--- EXERCISE INSTRUCTIONS ---
Return every line from the entries below that contains the word "gestão".

Top of TASK INPUTS

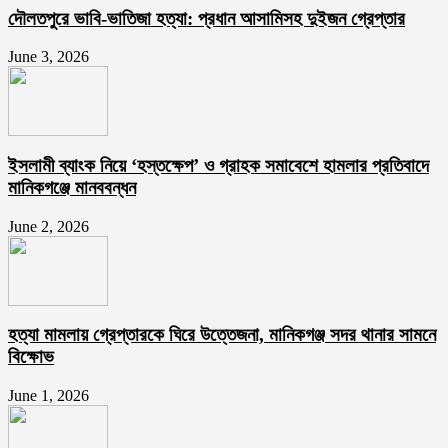
দৌলতপুরে ভাবি-ভাতিজা হত্যা: প্রধান আসামিসহ দুইজন গ্রেপ্তার
June 3, 2026
ইসলামী ব্যাংক নিয়ে ‘হস্তক্ষেপ’ ও গ্রাহক সমাবেশে হামলার প্রতিবাদে
মানিকগঞ্জে মানববন্ধন
June 2, 2026
হত্যা মামলায় গ্রেপ্তারকে ঘিরে উত্তেজনা, মানিকগঞ্জ সদর থানার সামনে
বিক্ষোভ
June 1, 2026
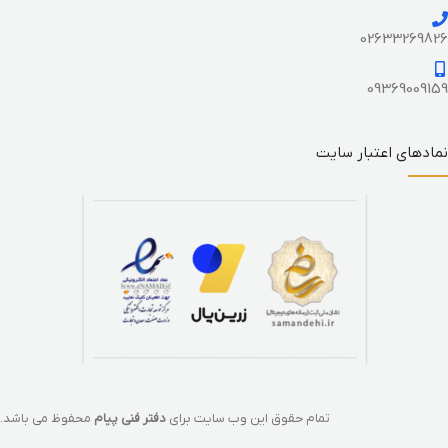
02633269826
09369009159
نمادهای اعتبار سایت
تمام حقوق این وب سایت برای
دفتر فنی پیام
محفوظ می باشد.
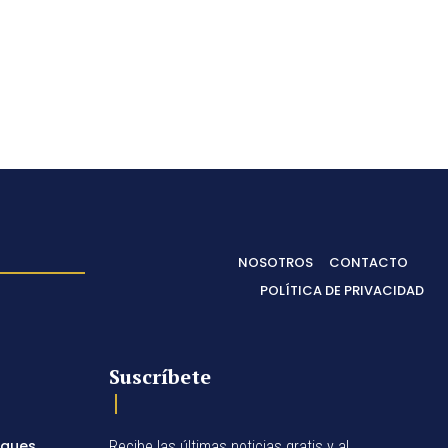
NOSOTROS
CONTACTO
POLÍTICA DE PRIVACIDAD
Suscríbete
egues
Recibe las últimas noticias gratis y al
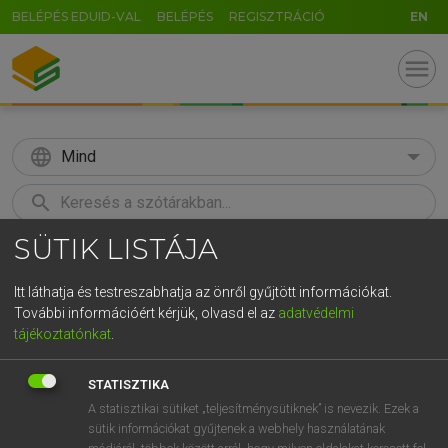
BELÉPÉS EDUID-VAL
BELÉPÉS
REGISZTRÁCIÓ
EN
menu
language
Mind
search
SÜTIK LISTÁJA
GR
KERESÉS
5
6
7
8
9
ö
ü
ó
Itt láthatja és testreszabhatja az önről gyűjtött információkat.
További információért kérjük, olvasd el az
adatvédelmi
r
t
z
u
i
o
p
ő
ú
LÁZÁR A. PÉTER, VARGA GYÖRGY
tájékoztatónkat
.
Angol−magyar egyetemes nagyszótár
g
h
j
k
l
é
á
ű
Ω
STATISZTIKA
v
b
n
m
,
.
-
AltGr
A statisztikai sütiket „teljesítménysütiknek” is nevezik. Ezek a
sütik információkat gyűjtenek a webhely használatának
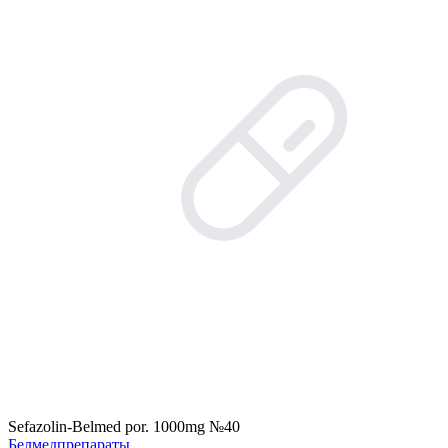
Sefazolin-Belmed por. 1000mg №40
Белмедпрепараты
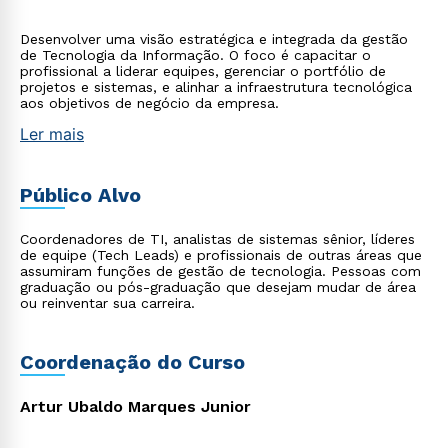
Desenvolver uma visão estratégica e integrada da gestão
de Tecnologia da Informação. O foco é capacitar o
profissional a liderar equipes, gerenciar o portfólio de
projetos e sistemas, e alinhar a infraestrutura tecnológica
aos objetivos de negócio da empresa.
Ler mais
Público Alvo
Coordenadores de TI, analistas de sistemas sênior, líderes
de equipe (Tech Leads) e profissionais de outras áreas que
assumiram funções de gestão de tecnologia. Pessoas com
graduação ou pós-graduação que desejam mudar de área
ou reinventar sua carreira.
Coordenação do Curso
Artur Ubaldo Marques Junior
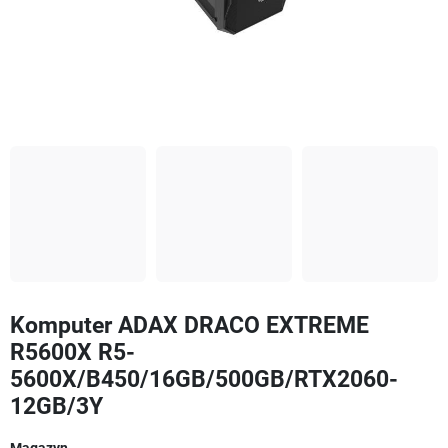
Komputer ADAX DRACO EXTREME
R5600X R5-
5600X/B450/16GB/500GB/RTX2060-
12GB/3Y
Magazyn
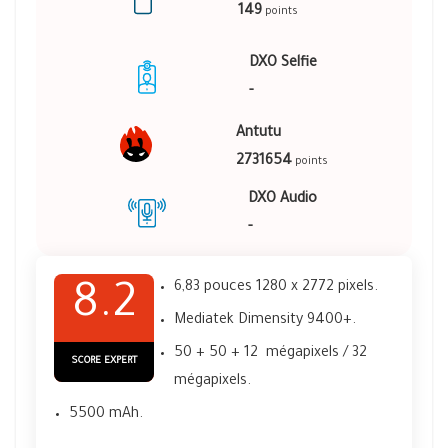
149
points
DXO Selfie
-
Antutu
2731654
points
DXO Audio
-
6,83 pouces 1280 x 2772 pixels.
8.2
Mediatek Dimensity 9400+.
50 + 50 + 12 mégapixels / 32
SCORE EXPERT
mégapixels.
5500 mAh.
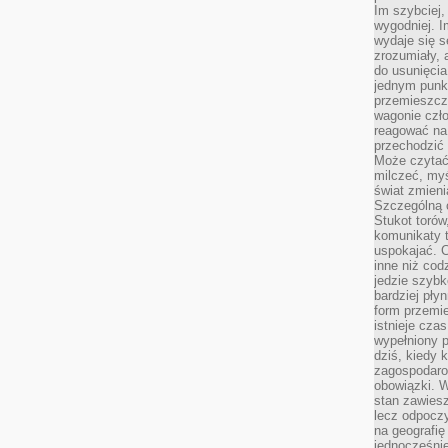
Im szybciej,
wygodniej. I
wydaje się s
zrozumiały, 
do usunięci
jednym punk
przemieszcz
wagonie czło
reagować na
przechodzić 
Może czytać
milczeć, myś
świat zmieni
Szczególną c
Stukot torów
komunikaty t
uspokajać. 
inne niż cod
jedzie szyb
bardziej pły
form przemi
istnieje cza
wypełniony 
dziś, kiedy 
zagospodaro
obowiązki. W
stan zawiesz
lecz odpoczy
na geografię
jednocześnie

Bottom of TASK INPUTS

--- ANSWER SPACE ---
Desenvolver uma visão estratégica e integrada da gestão
assumiram funções de gestão de tecnologia. Pessoas com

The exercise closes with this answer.